• Cosa fare
Ricopia parola per parola il pezzo del testo sulla serie Baby partendo da "Sceneggiatura: Isabella Aguilar, Giacomo" e andando avanti fino a "Anno: 2018.", compreso.

• Estratto
Soggetto: Eleonora Trucchi, Romolo Re Salvador, Marco Raspanti, Giacomo Mazzariol, Antonio Le Fosse.
Sceneggiatura: Isabella Aguilar, Giacomo Durzi, Eleonora Trucchi, Romolo Re Salvador, Marco Raspanti, Giacomo Mazzariol, Antonio Le Fosse.
Direttore della fotografia: Stefano Falivene.
Montaggio: Pietro Morana.
Produttore: Fabula Pictures.
Anno: 2018.
Durata: 6 episodi da 50′.
Paese: Italia.
Interpreti e personaggi: Benedetta Porcarioli (Chiara), Alice Pagani (Ludovica), Chabeli Sastre (Camilla), Brando Pacitto (Fabio).

Baby è la nuova serie italiana su Netflix uscita il 30 novembre 2018 con una prima stagione composta da 6 episodi ed annunciata il 15 novembre del 2017. Diretta da Andrea De Sica e Anna Negri è liberamente ispirata ad un fatto realmente accaduto, lo scandalo delle baby squillo dei Parioli.

Lo scandalo in questione risale al 2013 e coinvolse Mirko Ieni e due ragazze di 14 e 15 anni che per un anno si prostituirono in viale Parioli, al servizio di uomini della Roma bene. La serie ha infatti come protagoniste due ragazze in piena adolescenza, Ludovica e Chiara, coinvolte in una situazione non dissimile da Saverio e dal suo braccio destro, Fiore.

Quello che Baby è e quello che vorrebbe essere

Se hai sedici anni e vivi nel quartiere più bello di Roma, sei fortunato. Il nostro è il migliore dei mondi possibili. Per quanto sia tutto così perfetto per sopravvivere abbiamo bisogno di una vita segreta.

L’assunto più celebre di Leibniz in apertura ad una serie, il nostro è il migliore dei mondi possibili, suona come una presa di posizione.
È la voce fuori campo di Benedetta Porcarioli (Chiara, ndr) a introdurci il topos della serie mentre la macchina da presa ci mostra Roma, bellissima, dall’alto. E sono proprio questo volo, in alto, e questa frase, altisonante, una chiave per offrirvi un primo giudizio, fulmineo, crudo, su questa serie: pretenziosa.

Preso per buono il giudizio di cui sopra, dimenticate prodotti eccellenti come Romanzo Criminale. Dimenticate tranquillamente anche Suburra, Gomorra, 1992, Boris, per riportare alla mente, nell’ordine, Sorrentino nella sua declinazione glamour, The Lady di Lory del Santo e i Cesaroni.
Bene, ora provate a  combinarne le diverse parti a vostro gusto e piacimento. Eccovi servita Baby.

Se i dialoghi di Baby fossero stati belli come la sua colonna sonora

Chromatics, XXXTentacion, London Grammar, Cosmo, James Blake, Achille Lauro, Wrongonyou, Carl Brave, CHVRCES. Questa è solo una piccola parte della trafila di artisti scelti per la colonna sonora. Una scelta intelligente, al passo con i tempi, efficace perché bilanciata tra italiani ed internazionali, nonostante artisti diversissimi tra loro. Uno specchio efficace dell’approccio attuale, soprattutto degli adolescenti, alla musica.

• Dati salvati
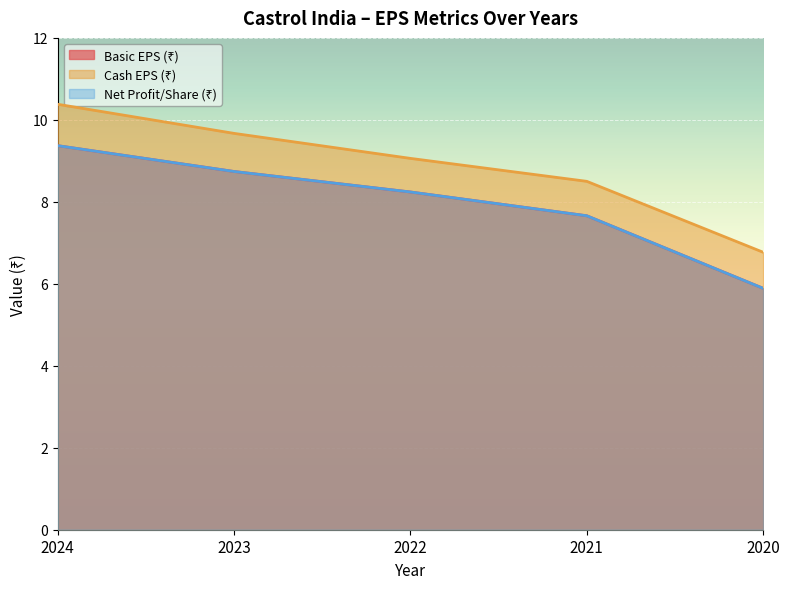

What is the difference between the Net Profit/Share (₹) values at 2021 and 2023?

1.1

• Compito svolto
Sceneggiatura: Isabella Aguilar, Giacomo Durzi, Eleonora Trucchi, Romolo Re Salvador, Marco Raspanti, Giacomo Mazzariol, Antonio Le Fosse.
Direttore della fotografia: Stefano Falivene.
Montaggio: Pietro Morana.
Produttore: Fabula Pictures.
Anno: 2018.